The 5"/50 caliber gun (spoken "five-inch-fifty-caliber") was the first long barrel 5 in gun of the United States Navy and was used in the secondary batteries of the early dreadnought battleships, various protected cruisers, and scout cruisers. They were also refitted in the secondary batteries of the armored cruiser and the protected cruisers. They were later used on cargo ships, store ships and unclassified auxiliaries during World War II as well as in emergency coastal defense batteries.

==Design==
The Mark 5, Nos. 200 – 286, was a 50 caliber naval gun of a simplified construction by combining the breech piece along with the chase hoop into one long tube that was shrunk on from the muzzle. Mod 1 was a Mod 0 gun that was relined with a conical nickel-steel liner and an additional gun-steel chase hoop that extended to the muzzle that was secured by a nickel-steel locking ring. Mod 2, gun No. 280, had a slightly different liner with Mod 3, gun No. 245, was a Mod 0 gun with its gun-steel tube replaced with a nickel-steel tube with a gun-steel chase hoop added that extended all the way to the muzzle. The Mod 3 gun had a longer chase hoop and shorter jacket compare to Mods 1 and 2.

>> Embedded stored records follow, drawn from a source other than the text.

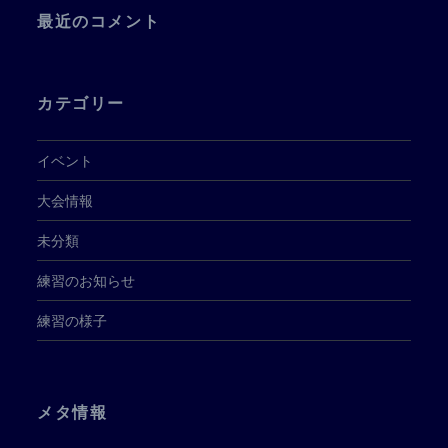
最近のコメント
カテゴリー
イベント
大会情報
未分類
練習のお知らせ
練習の様子
メタ情報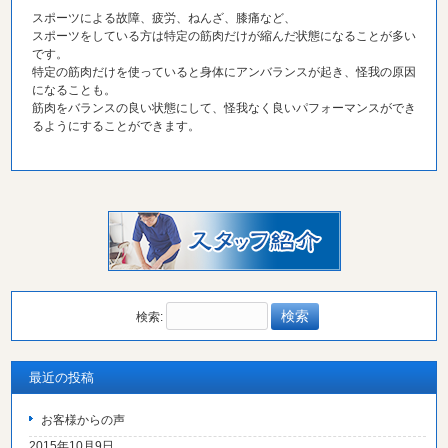
スポーツによる故障、疲労、ねんざ、膝痛など、
スポーツをしている方は特定の筋肉だけが縮んだ状態になることが多い
です。
特定の筋肉だけを使っていると身体にアンバランスが起き、怪我の原因
になることも。
筋肉をバランスの良い状態にして、怪我なく良いパフォーマンスができ
るようにすることができます。
検索:
最近の投稿
お客様からの声
2015年10月9日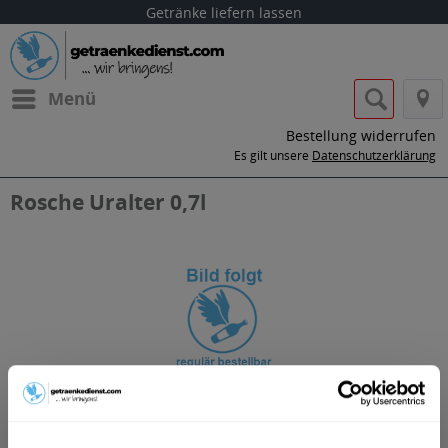
Getränke liefern lassen
Menü
Bestellung widerrufen
Es gilt unsere
Datenschutzerklärung
Rosche Uralter 0,7l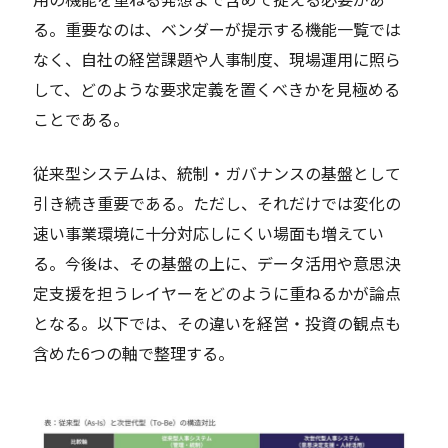
る。重要なのは、ベンダーが提示する機能一覧では
なく、自社の経営課題や人事制度、現場運用に照ら
して、どのような要求定義を置くべきかを見極める
ことである。
従来型システムは、統制・ガバナンスの基盤として
引き続き重要である。ただし、それだけでは変化の
速い事業環境に十分対応しにくい場面も増えてい
る。今後は、その基盤の上に、データ活用や意思決
定支援を担うレイヤーをどのように重ねるかが論点
となる。以下では、その違いを経営・投資の観点も
含めた6つの軸で整理する。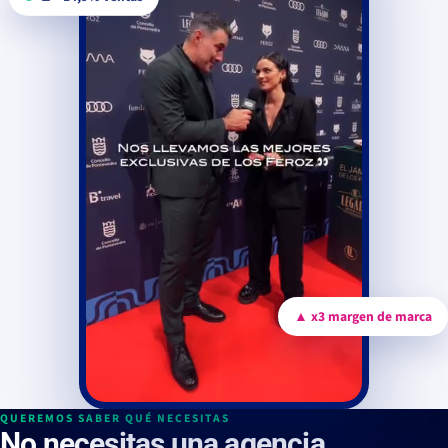
▲ x3 margen de marca
QUEREMOS SABER QUÉ NECESITAS
No necesitas una agencia.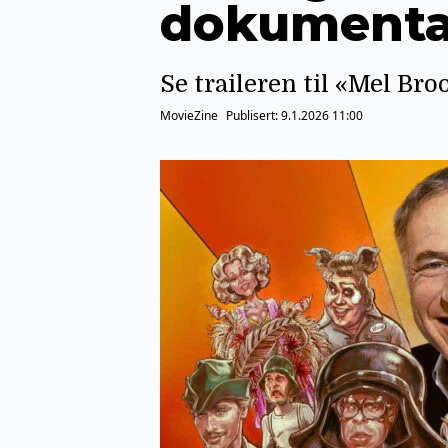
dokumenta
Se traileren til «Mel Br
MovieZine
Publisert:
9.1.2026 11:00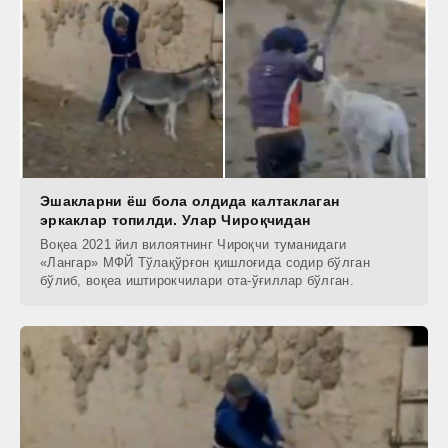
Эшакларни ёш бола олдида калтаклаган
эркаклар топилди. Улар Чироқчидан
Воқеа 2021 йил вилоятнинг Чироқчи туманидаги
«Лангар» МФЙ Тўлақўрғон қишлоғида содир бўлган
бўлиб, воқеа иштирокчилари ота-ўғиллар бўлган.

The Mark 6, gun Nos. 293 – 356, was the bag-ammunition equivalent to the Mark 5 gun. Mod 0, Nos. 323 – 356, had a single jacket constructed of nickel-steel, that replaced the jacket, chase hoop and locking ring of the Mark 5. Mod 1, Nos. 293 – 306 and 308, was built of gun-steel with a chamber of a different design with some external differences to fit it onto different mountings. The Mod 2, Nos. 307 and 309 – 322, had the same chamber as the Mod 0 but was otherwise almost identical to the Mod 1.

==Naval Service==

| Ship | Gun Installed | Gun Mount |
|---|---|---|
| USS Delaware (BB-28) | Mark 6 Mod 0: 14 × 5"/50 caliber (Nos. 343–356) | Mark 9 and 12 |
| USS North Dakota (BB-29) | Mark 6 Mod 0: 14 × 5"/50 caliber (Nos. 329–342) | Mark 9 and 12 |
| USS New York (ACR-2) | Mark 6 Mod 1: 10 × 5"/50 caliber (Nos. 295–304) (1907 refit) | Unknown |
| USS Denver (C-14) | Mark 5: 10 × 5"/50 caliber | Unknown |
| USS Des Moines (C-15) | Mark 5: 10 × 5"/50 caliber | Unknown |
| USS Chattanooga (C-16) | Mark 5: 10 × 5"/50 caliber | Unknown |
| USS Galveston (C-17) | Mark 5: 10 × 5"/50 caliber | Unknown |
| USS Tacoma (C-18) | Mark 5: 10 × 5"/50 caliber | Unknown |
| USS Cleveland (C-19) | Mark 5: 10 × 5"/50 caliber | Unknown |
| USS Chester (CS-1) | Mark 6 Mod 0: 2 × 5"/50 caliber (Nos. 323–324) | Unknown |
| USS Birmingham (CS-2) | Mark 6 Mod 0: 2 × 5"/50 caliber (Nos. 325–326) | Unknown |
| USS Salem (CS-3) | Mark 6 Mod 0: 2 × 5"/50 caliber (Nos. 327–328) | Unknown |
| USS New Orleans (CL-22) | Mark 5: 10 × 5"/50 caliber (1904 and 1907 refits) | Unknown |
| USS Albany (CL-23) | Mark 5: 10 × 5"/50 caliber (1904 and 1907 refits) | Unknown |

The 5-inch/50 caliber gun was also used on cargo ships, store ships and unclassified auxiliaries during World War II.